Can A Payday Lender Garnish Wages?
If a borrower fails to pay back their payday loans, their payday lender can pursue a wage garnishment to collect the balance.
Before they can do so, they’ll need to sue the borrower, take them to court, and receive a court order. Don’t think that they won’t bother to sue just because payday loans have small principal balances. The penalties and interest can quickly make the debt worth pursuing.
If a lender does decide to sue, it’s important to show up on the appointed court date. Failure to respond to a court order might result in the issuance of a warrant and eventual arrest.
How Much Can Payday Lenders Take?
Fortunately, there is a limit to how much a lender, including payday lenders, can take from a debtor through wage garnishment. They’re not allowed to take so much of a person’s wages that they can’t support themselves and end up on the street.
The most a payday lender can take from a borrower is the lesser of:
- 25% of the borrower’s disposable income
- The amount that their income exceeds 30 times the federal minimum wage
Disposable income is equal to gross income minus required deductions, like taxes and Social Security. Voluntary contributions don’t factor into the calculation.
The limits are the same for most other debts, except for:
- Federal student loans and tax debts: 15% of disposable income
- Child support and alimony: 60% of disposable income (50% if they’re supporting another child or spouse)
Here’s an example of how this would work in practice:
Tom has $500 of disposable income each week. 25% of those weekly earnings would be $125. Currently, the federal minimum wage is $7.25 an hour. Thirty times $7.25 is $217.50, and $500 minus $217.50 is $282.50.
The first option is the lesser of the two, so a payday lender would only be able to collect $125 from Tom each week. If he made $217.50 a week, garnishment would be illegal.
What Happens When You Don’t Repay?
A payday lender can garnish wages, but it doesn’t happen overnight. It’s the last step in a long and complicated process that starts with a failure to pay. Here’s how it usually goes:
- Borrower fails to pay: Payday loans are much more expensive than other forms of debt. The exorbitant fees make it difficult for borrowers to keep up, especially with repeated use.
- Payday lender attempts to collect: Borrowers usually have to give payday lenders the ability to debit their bank account directly or cash in a post-dated check. Upon failure to pay, they’ll do so immediately.
- Debtholder demands the remaining balance: If a balance remains after the initial attempts to collect, the lender or a debt collection agency will pressure the borrower to pay. That usually includes aggressive or threatening calls.
- Debtholder files a lawsuit: If the borrower is still unable to pay, the lender or debt collector may file a lawsuit against them.
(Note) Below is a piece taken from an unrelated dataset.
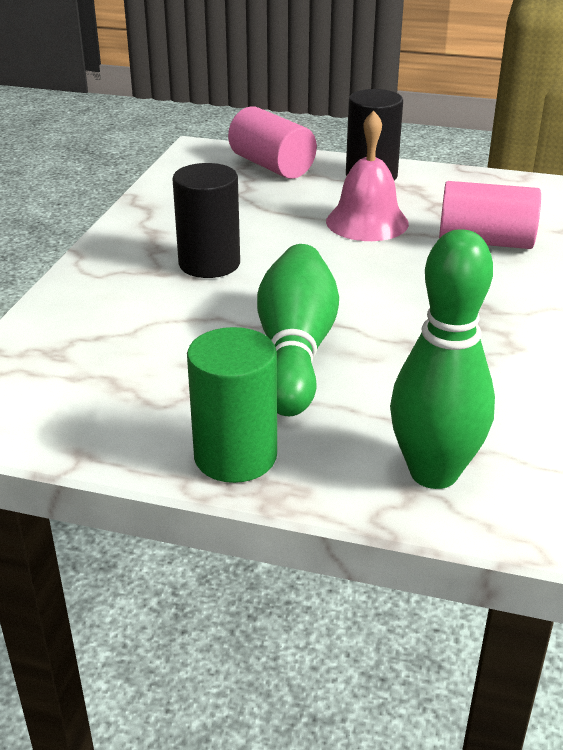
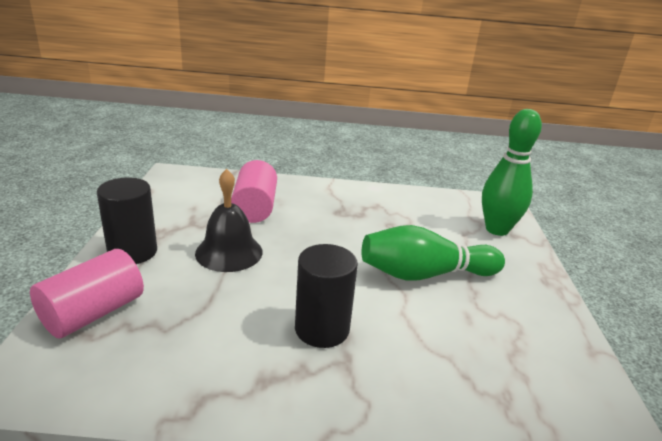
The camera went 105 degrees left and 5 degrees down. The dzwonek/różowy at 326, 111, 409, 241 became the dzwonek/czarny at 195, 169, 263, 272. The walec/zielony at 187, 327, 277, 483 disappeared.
- Judge orders wage garnishment: If the borrower can’t defend themselves or fails to show up to court, the judge will side with the lender. They may order various levies or garnishments, including wage garnishment.
- Debtholder submits the court order: Once the debtholder receives a court order, they’ll submit it to the local sheriff. There may be a short waiting period during this phase.
- Employer withholds as needed: The sheriff will serve the wage garnishment order to the borrower’s employer, who will withhold the proper amounts to pay the debtholder.
The wage garnishment will continue until the debt is gone, unless the employee clears the debt using some form of debt relief.
How to Avoid Wage Garnishment
The best way to avoid wage garnishment is, of course, to make payments on time whenever possible. Try not to take out loans that will end up being unaffordable, even if it’s an emergency. That only ever delays problems for the length of the loan and damages credit scores.
After a failure to pay, the best way to avoid wage garnishment is to contact the lender and try to negotiate. They’d usually rather not deal with the hassle or costs of a lawsuit. If a borrower can make them a better offer, they might take the deal.